[RECORDS PROVIDED Boundary: Start]
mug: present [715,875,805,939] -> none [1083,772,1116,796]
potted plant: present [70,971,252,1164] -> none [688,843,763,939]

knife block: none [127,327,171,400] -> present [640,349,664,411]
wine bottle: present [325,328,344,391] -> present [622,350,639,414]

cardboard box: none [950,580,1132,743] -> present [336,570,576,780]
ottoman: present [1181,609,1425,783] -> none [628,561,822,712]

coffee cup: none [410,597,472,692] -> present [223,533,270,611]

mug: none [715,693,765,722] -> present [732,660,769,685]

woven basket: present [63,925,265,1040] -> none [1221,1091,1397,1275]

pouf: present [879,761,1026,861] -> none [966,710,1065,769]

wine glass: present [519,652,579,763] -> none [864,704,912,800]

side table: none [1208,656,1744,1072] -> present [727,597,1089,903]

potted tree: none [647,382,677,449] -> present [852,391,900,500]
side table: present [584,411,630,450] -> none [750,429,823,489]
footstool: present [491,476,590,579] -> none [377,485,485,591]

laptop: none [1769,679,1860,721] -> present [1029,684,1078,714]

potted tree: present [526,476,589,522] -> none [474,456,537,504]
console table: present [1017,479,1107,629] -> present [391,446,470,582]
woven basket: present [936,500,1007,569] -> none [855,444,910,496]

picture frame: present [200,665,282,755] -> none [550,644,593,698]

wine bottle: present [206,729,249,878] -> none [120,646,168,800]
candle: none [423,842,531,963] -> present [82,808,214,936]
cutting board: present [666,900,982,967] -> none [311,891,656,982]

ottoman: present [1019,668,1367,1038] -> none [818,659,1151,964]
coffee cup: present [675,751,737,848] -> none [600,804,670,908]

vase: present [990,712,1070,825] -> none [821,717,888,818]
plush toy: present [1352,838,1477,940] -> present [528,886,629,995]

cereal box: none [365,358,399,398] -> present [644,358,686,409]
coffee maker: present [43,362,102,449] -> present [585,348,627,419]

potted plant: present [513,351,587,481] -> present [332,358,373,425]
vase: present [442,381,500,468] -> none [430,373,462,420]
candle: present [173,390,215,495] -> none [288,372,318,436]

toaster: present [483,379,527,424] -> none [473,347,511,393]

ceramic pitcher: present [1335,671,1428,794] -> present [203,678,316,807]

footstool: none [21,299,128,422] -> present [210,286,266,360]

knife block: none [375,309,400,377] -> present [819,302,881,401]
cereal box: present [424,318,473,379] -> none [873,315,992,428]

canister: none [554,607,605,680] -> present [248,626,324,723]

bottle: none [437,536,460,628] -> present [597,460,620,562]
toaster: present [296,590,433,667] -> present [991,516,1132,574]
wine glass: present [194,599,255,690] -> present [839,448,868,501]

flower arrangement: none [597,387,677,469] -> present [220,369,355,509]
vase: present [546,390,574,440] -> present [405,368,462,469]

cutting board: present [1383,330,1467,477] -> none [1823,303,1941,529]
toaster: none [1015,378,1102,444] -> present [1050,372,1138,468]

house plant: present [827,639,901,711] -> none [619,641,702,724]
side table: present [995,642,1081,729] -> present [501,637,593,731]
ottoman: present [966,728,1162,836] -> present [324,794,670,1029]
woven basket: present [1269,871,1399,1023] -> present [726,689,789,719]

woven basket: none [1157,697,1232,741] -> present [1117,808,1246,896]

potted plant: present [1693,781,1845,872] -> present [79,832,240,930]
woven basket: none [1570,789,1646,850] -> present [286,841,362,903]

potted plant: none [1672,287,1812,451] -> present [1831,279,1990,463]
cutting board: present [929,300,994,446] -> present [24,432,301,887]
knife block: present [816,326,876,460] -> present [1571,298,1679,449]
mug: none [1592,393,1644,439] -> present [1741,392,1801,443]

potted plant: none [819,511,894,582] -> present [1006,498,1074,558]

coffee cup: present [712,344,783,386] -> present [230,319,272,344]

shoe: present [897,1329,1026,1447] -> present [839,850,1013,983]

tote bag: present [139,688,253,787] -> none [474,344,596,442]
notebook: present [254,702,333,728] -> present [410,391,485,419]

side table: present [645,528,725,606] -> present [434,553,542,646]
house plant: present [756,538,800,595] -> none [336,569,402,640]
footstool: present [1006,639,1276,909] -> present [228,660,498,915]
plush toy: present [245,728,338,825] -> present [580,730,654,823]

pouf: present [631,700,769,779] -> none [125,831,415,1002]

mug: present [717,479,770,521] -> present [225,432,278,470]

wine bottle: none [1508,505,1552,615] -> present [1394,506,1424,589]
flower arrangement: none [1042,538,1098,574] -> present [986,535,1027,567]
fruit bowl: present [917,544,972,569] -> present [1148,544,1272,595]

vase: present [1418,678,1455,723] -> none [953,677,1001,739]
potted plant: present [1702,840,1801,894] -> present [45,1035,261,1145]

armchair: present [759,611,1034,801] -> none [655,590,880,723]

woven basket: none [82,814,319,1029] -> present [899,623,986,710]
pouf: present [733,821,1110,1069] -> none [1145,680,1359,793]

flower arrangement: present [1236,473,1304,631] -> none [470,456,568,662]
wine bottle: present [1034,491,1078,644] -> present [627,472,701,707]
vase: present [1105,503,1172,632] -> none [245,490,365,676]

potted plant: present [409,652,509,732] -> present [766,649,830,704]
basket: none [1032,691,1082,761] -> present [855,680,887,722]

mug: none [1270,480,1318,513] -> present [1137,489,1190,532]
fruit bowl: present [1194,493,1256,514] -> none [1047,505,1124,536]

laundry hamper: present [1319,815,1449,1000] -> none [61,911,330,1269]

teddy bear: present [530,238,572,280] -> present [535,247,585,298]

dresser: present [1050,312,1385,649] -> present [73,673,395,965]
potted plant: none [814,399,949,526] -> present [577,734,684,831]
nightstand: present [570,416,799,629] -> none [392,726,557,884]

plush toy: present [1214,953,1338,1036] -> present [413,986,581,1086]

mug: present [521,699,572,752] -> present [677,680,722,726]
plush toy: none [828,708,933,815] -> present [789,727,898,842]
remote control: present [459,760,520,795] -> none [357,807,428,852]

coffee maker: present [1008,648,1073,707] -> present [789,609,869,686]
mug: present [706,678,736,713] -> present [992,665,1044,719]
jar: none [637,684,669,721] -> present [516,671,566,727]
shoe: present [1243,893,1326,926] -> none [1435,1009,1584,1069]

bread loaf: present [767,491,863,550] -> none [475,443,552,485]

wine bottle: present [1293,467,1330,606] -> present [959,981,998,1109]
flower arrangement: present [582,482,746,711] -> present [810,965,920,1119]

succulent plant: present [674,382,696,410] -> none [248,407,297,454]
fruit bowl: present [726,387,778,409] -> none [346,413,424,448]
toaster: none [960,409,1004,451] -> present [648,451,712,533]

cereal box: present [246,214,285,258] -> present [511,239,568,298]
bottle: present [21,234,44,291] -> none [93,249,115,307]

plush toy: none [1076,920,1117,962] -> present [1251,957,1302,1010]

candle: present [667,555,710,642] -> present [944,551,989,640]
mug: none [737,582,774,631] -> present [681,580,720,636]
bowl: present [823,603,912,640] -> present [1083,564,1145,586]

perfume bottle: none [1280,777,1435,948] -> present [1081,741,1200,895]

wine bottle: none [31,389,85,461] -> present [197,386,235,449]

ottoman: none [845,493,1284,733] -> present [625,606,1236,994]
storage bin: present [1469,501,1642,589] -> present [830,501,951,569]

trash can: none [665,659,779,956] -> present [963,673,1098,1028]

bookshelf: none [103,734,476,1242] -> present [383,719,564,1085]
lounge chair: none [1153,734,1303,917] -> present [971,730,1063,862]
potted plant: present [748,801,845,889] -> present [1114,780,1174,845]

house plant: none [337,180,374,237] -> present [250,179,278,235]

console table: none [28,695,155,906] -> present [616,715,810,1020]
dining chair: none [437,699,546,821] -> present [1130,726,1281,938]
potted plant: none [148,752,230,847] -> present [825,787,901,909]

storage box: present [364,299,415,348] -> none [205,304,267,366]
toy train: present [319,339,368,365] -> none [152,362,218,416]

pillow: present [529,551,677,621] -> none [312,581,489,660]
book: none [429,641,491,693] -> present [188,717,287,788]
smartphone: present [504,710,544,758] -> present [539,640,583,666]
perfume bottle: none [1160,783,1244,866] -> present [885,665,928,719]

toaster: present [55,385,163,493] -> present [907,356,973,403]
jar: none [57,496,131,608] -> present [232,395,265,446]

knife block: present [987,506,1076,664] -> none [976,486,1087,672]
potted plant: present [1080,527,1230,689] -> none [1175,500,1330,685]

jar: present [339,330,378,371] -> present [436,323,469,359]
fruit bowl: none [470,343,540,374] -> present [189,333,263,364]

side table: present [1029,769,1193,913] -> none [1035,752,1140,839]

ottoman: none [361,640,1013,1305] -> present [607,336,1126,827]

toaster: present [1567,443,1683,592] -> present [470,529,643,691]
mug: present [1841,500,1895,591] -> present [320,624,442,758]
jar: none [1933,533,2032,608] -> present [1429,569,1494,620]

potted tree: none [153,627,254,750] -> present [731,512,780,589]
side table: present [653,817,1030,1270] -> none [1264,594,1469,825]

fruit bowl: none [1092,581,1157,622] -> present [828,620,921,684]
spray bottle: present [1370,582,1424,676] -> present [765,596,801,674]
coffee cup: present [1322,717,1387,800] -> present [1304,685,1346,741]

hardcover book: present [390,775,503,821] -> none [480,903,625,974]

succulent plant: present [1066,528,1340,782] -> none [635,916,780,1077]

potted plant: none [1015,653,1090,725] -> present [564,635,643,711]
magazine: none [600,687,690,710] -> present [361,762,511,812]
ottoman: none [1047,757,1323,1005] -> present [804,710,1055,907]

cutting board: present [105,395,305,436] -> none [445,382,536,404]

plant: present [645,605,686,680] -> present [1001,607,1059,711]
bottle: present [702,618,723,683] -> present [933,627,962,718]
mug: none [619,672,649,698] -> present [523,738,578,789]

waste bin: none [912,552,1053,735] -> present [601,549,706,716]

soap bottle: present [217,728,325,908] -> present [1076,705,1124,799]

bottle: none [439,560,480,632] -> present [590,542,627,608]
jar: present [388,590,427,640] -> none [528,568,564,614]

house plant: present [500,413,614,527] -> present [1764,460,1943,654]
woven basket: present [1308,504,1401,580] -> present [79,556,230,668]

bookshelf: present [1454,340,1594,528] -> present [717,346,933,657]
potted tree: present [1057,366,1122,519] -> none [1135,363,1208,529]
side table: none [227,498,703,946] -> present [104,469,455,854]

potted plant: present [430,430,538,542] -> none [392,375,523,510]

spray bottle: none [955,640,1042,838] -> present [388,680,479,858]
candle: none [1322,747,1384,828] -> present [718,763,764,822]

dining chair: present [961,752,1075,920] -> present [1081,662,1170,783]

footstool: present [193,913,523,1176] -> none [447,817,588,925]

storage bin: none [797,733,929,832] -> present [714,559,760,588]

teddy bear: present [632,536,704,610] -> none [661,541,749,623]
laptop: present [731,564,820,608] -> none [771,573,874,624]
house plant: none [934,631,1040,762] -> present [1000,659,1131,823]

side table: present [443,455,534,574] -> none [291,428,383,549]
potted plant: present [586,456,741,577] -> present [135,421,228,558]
[RECORDS PROVIDED Boundary: End]
## EXERCISE
With the line that has "woven basket: none [1157,697,1232,741]" as the first and the line that has "woven basket: none [82,814,319,1029]" as the last, repeat exactly that run of lines above and no more.

## RESULT BELOW
woven basket: none [1157,697,1232,741] -> present [1117,808,1246,896]

potted plant: present [1693,781,1845,872] -> present [79,832,240,930]
woven basket: none [1570,789,1646,850] -> present [286,841,362,903]

potted plant: none [1672,287,1812,451] -> present [1831,279,1990,463]
cutting board: present [929,300,994,446] -> present [24,432,301,887]
knife block: present [816,326,876,460] -> present [1571,298,1679,449]
mug: none [1592,393,1644,439] -> present [1741,392,1801,443]

potted plant: none [819,511,894,582] -> present [1006,498,1074,558]

coffee cup: present [712,344,783,386] -> present [230,319,272,344]

shoe: present [897,1329,1026,1447] -> present [839,850,1013,983]

tote bag: present [139,688,253,787] -> none [474,344,596,442]
notebook: present [254,702,333,728] -> present [410,391,485,419]

side table: present [645,528,725,606] -> present [434,553,542,646]
house plant: present [756,538,800,595] -> none [336,569,402,640]
footstool: present [1006,639,1276,909] -> present [228,660,498,915]
plush toy: present [245,728,338,825] -> present [580,730,654,823]

pouf: present [631,700,769,779] -> none [125,831,415,1002]

mug: present [717,479,770,521] -> present [225,432,278,470]

wine bottle: none [1508,505,1552,615] -> present [1394,506,1424,589]
flower arrangement: none [1042,538,1098,574] -> present [986,535,1027,567]
fruit bowl: present [917,544,972,569] -> present [1148,544,1272,595]

vase: present [1418,678,1455,723] -> none [953,677,1001,739]
potted plant: present [1702,840,1801,894] -> present [45,1035,261,1145]

armchair: present [759,611,1034,801] -> none [655,590,880,723]

woven basket: none [82,814,319,1029] -> present [899,623,986,710]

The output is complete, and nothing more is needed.